IEEE Rev Biomed Eng. 2018;11:112-124. doi: 10.1109/RBME.2018.2798701. Epub 2018 Jan 26.
Medical image segmentation is a fundamental and challenging problem for analyzing medical images. Among different existing medical image segmentation methods, graph-based approaches are relatively new and show good features in clinical applications. In the graph-based method, pixels or regions in the original image are interpreted into nodes in a graph. By considering Markov random field to model the contexture information of the image, the medical image segmentation problem can be transformed into a graph-based energy minimization problem. This problem can be solved by the use of minimum s-t cut/ maximum flow algorithm. This review is devoted to cut-based medical segmentation methods, including graph cuts and graph search for region and surface segmentation. Different varieties of cut-based methods, including graph-cuts-based methods, model integrated graph cuts methods, graph-search-based methods, and graph search/graph cuts based methods, are systematically reviewed. Graph cuts and graph search with deep learning technique are also discussed.

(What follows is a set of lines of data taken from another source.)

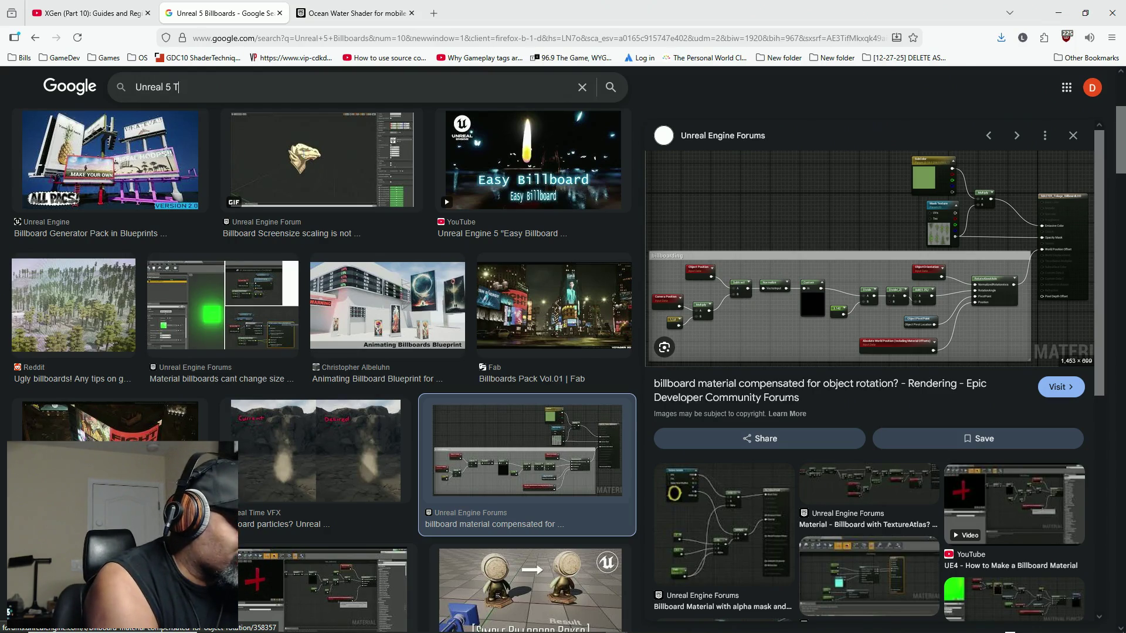
text(exture Bombing)
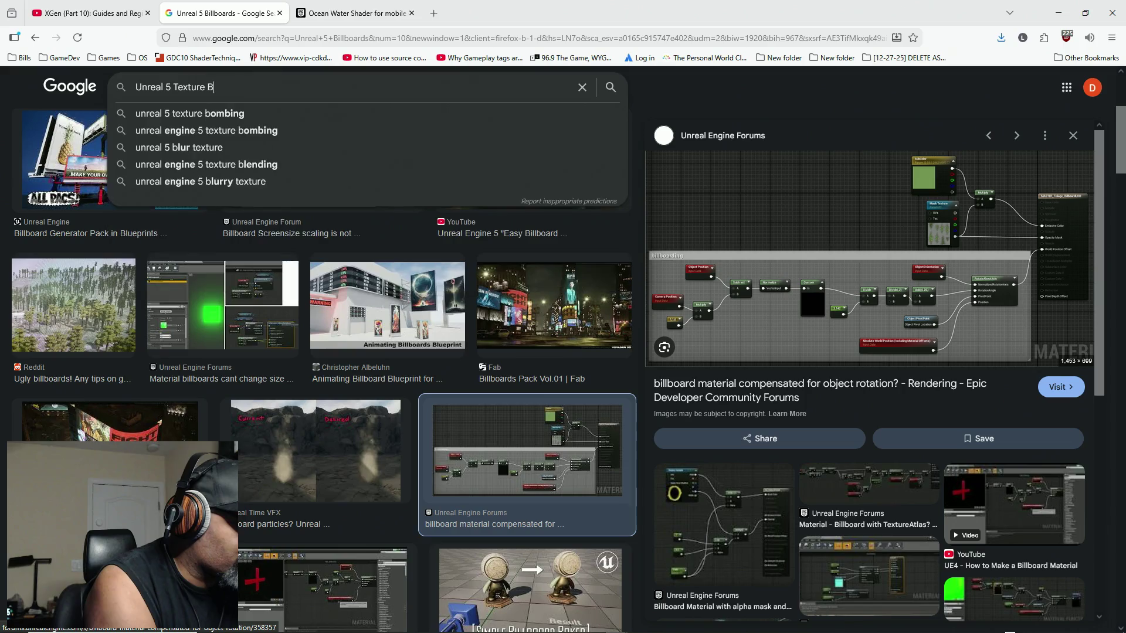
Run the Google Images search for 'Unreal 5 Texture Bombing'
key(Return)
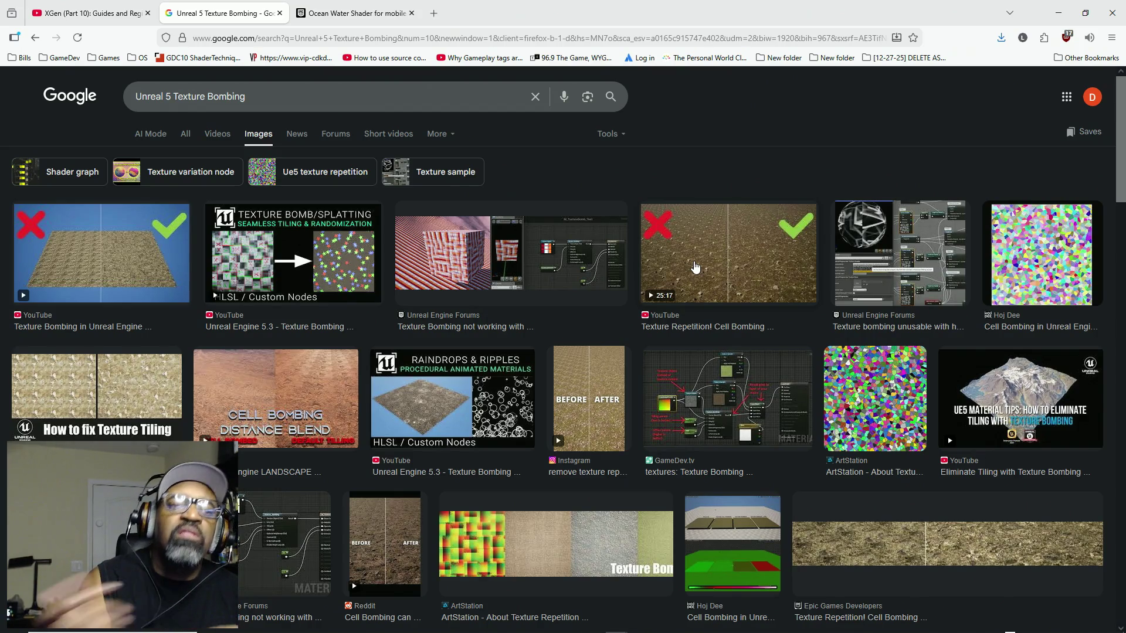
Preview the Unreal Engine Forums post on texture bombing with landscape materials
click(541, 258)
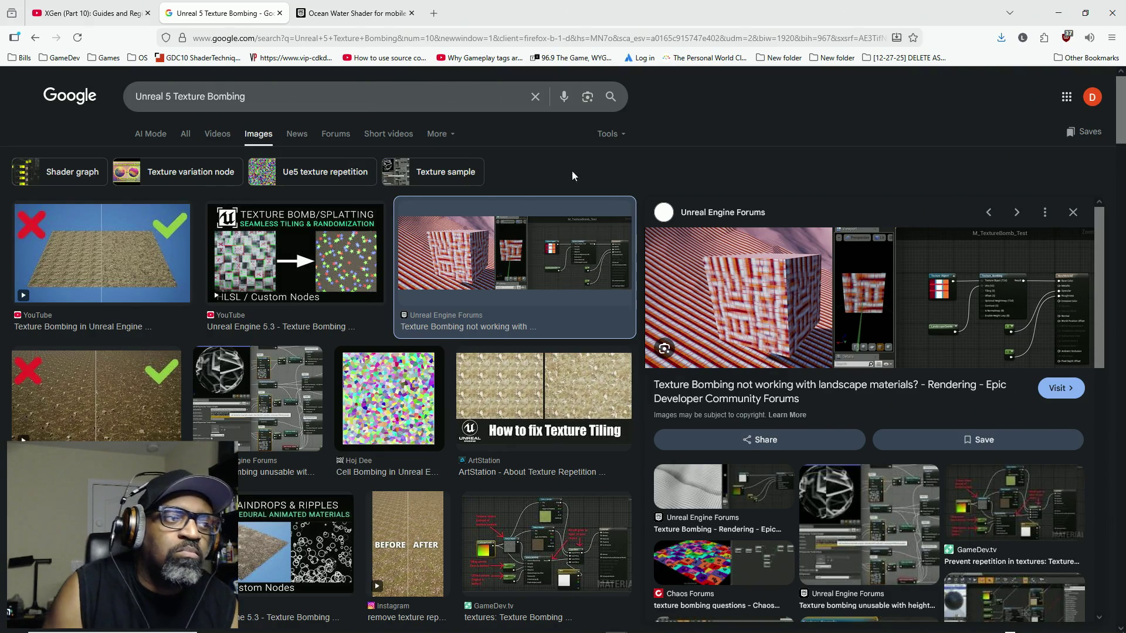
Preview the 'Unreal Engine 5.3 - Texture Bombing' video, then the landscape texture-bombing forum post
click(296, 328)
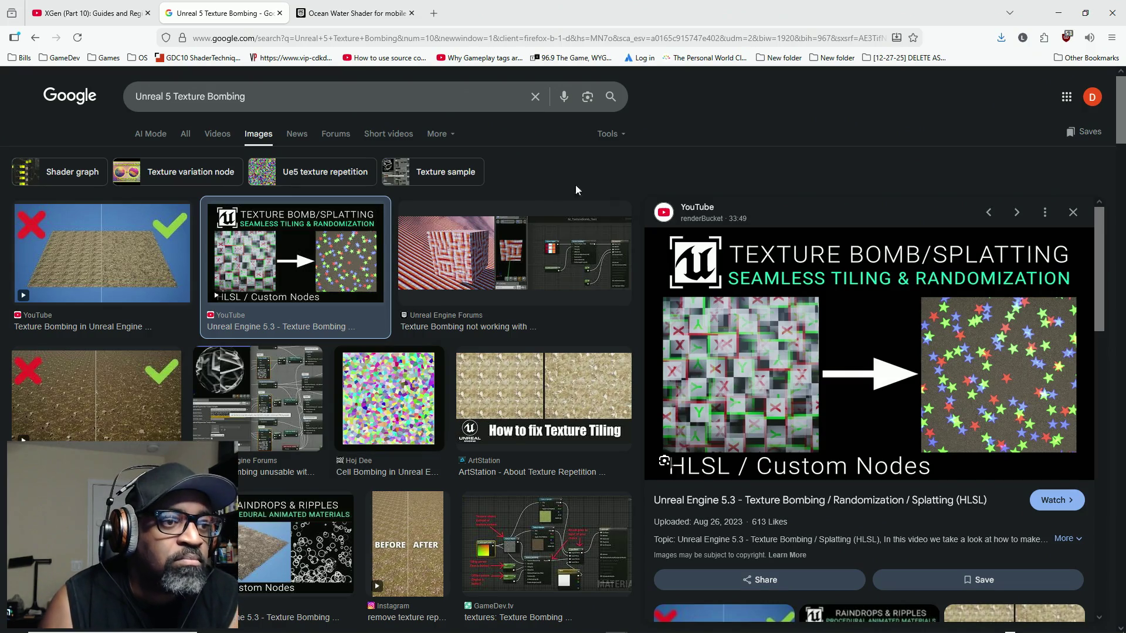
scroll(576, 190, down, 1)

医学图像分割是分析医学图像的一个基本且具有挑战性的问题。在现有的不同医学图像分割方法中,基于图的方法相对较新,并在临床应用中表现出良好的特性。在基于图的方法中,原始图像中的像素或区域被解释为图中的节点。通过考虑马尔可夫随机场来对图像的结构信息进行建模,可以将医学图像分割问题转化为基于图的能量最小化问题。这个问题可以通过最小割/最大流算法来解决。本综述致力于基于切割的医学分割方法,包括基于图切割的区域和表面分割的图搜索方法。我们系统地回顾了不同种类的基于切割的方法,包括基于图切割的方法、模型集成图切割方法、基于图搜索的方法以及基于图搜索/图切割的方法。我们还讨论了基于深度学习技术的图切割和图搜索。